At the turn of the century (this past one, not the one in 1900), I had the opportunity to undergo Baldrige Examiner training and participate for two years on the Georgia Board of Examiners for the state quality award, the Oglethorpe. The Malcolm Baldrige National Quality Award is the highest honor in this nation in the area of corporate, health, or educational quality. The Baldrige Criteria lay out a framework for assessing the quality of an organization. While at the University of Nebraska, I successfully used these criteria for our departmental reaccreditation rather than the existing university guidelines. Last night, I was invited to give a presentation on the Baldrige Criteria and on Lean Six Sigma to a group of bioengineering graduate students. It was a lot of fun, but it also brought to the forefront of my focus some quality principles that I have been ignoring lately as I immersed myself into the Twitterverse.

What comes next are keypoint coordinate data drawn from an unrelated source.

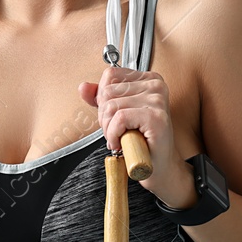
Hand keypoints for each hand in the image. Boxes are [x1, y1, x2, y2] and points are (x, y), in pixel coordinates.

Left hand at [77, 67, 190, 200]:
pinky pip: (119, 119)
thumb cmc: (141, 140)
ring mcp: (157, 101)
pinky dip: (113, 134)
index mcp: (149, 79)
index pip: (110, 75)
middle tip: (117, 132)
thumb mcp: (118, 114)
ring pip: (111, 106)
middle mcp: (156, 86)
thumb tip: (83, 87)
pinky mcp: (155, 117)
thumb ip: (101, 98)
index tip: (114, 116)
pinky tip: (121, 143)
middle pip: (108, 92)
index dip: (103, 98)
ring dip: (109, 129)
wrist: (158, 166)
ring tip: (121, 138)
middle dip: (105, 117)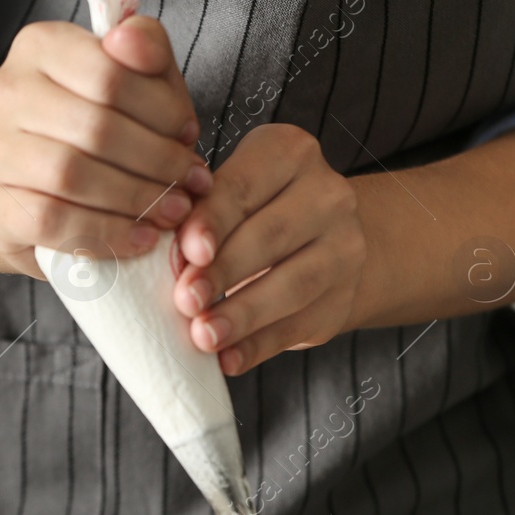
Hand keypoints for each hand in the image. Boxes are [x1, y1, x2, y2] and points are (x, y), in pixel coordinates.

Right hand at [0, 16, 209, 276]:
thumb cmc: (86, 128)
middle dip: (157, 160)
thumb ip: (146, 51)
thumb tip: (132, 42)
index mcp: (39, 46)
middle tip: (190, 182)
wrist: (23, 185)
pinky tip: (139, 237)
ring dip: (136, 198)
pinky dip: (105, 232)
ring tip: (172, 210)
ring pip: (72, 175)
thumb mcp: (129, 78)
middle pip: (96, 127)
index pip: (110, 73)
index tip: (188, 134)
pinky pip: (52, 220)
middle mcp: (6, 91)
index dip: (162, 110)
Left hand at [172, 123, 364, 374]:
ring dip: (243, 314)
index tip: (187, 252)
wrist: (324, 242)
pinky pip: (298, 327)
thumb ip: (200, 216)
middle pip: (271, 235)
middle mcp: (328, 195)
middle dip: (224, 271)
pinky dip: (258, 346)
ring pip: (293, 284)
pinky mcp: (341, 299)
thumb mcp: (229, 196)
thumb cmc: (252, 212)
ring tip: (204, 337)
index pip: (245, 187)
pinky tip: (227, 360)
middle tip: (185, 300)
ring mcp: (344, 248)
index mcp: (290, 154)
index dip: (213, 221)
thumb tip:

I was trying to describe to these students the differences between using Six Sigma for quality and using Lean processes for quality. In a nutshell, Six Sigma focuses on effectiveness and reducing defects while Lean looks at efficiency and reducing waste.
Most American corporations operate at around Four Sigma, which means they will have around 6,000 defects per million (or about the quality of the old Ivory Snow commercials at 99 and 44-one-hundred’s pure). A Six Sigma company reduces that defect rate to an almost impossible 3.4 defect per million. To a degree, it is somewhat funny (in a non-funny way) to think about the Sigma number associated with K-12 systems that have drop-out rates at 50% or university systems that have graduates after 5 years of only 60%, but it would be between one and two Sigma.
But I am not going to go there…my thoughts revolved around my recent introduction to Twitter and what I know about Lean processes. Toyota first pushed the Lean Manufacturing method and moved to number two in the USA car market. A Lean company understands that waste, or “muda” in Japanese, comes in many forms. There is the waste of overproduction, excess inventory, non-value-added processing, product defects during manufacturing and the associated rework to correct defects, dead time, underutilized employees, and wasted motion.
For the last few weeks, I have immersed myself in Twitter…and in so doing, have made some wonderful connections. I was already reading blogs of some now in my network, but I feel that I have gotten to know them even better. I see real interconnections between Twitter, blogs, and social bookmarking (whether delicious or diigo). In other words, I think that my effectiveness as a faculty developer has increased through my ability to tap into the voice of the crowd.
At the same time, there is NO…let me repeat…NO doubt that Twitter is the time-sucker from hell. Or at least, it is when you first start. It is seductive for the very reasons it is valuable. It is just so darn interesting to see what your colleagues are doing, what they are reading, and what they are thinking. I actually have a laptop next to my desktop with Twhirl running so that I can see the tweets as they arrive and if so moved, immediately respond. As Joe Kissel noted, this is a constant interruption to my train of thought and my work process. I am not sure how many forms of muda are encompassed by Twitter, but I do know that my efficiency has dropped.
As with all things, change requires an adjustment and realigning of priorities and routines. I definitely see value in Twitter, and that value feeds into my blogging, my work with faculty, and my own personal growth. My goal is to integrate it into my processes in such a way that my overall quality rises and both my efficiency and effectiveness increase.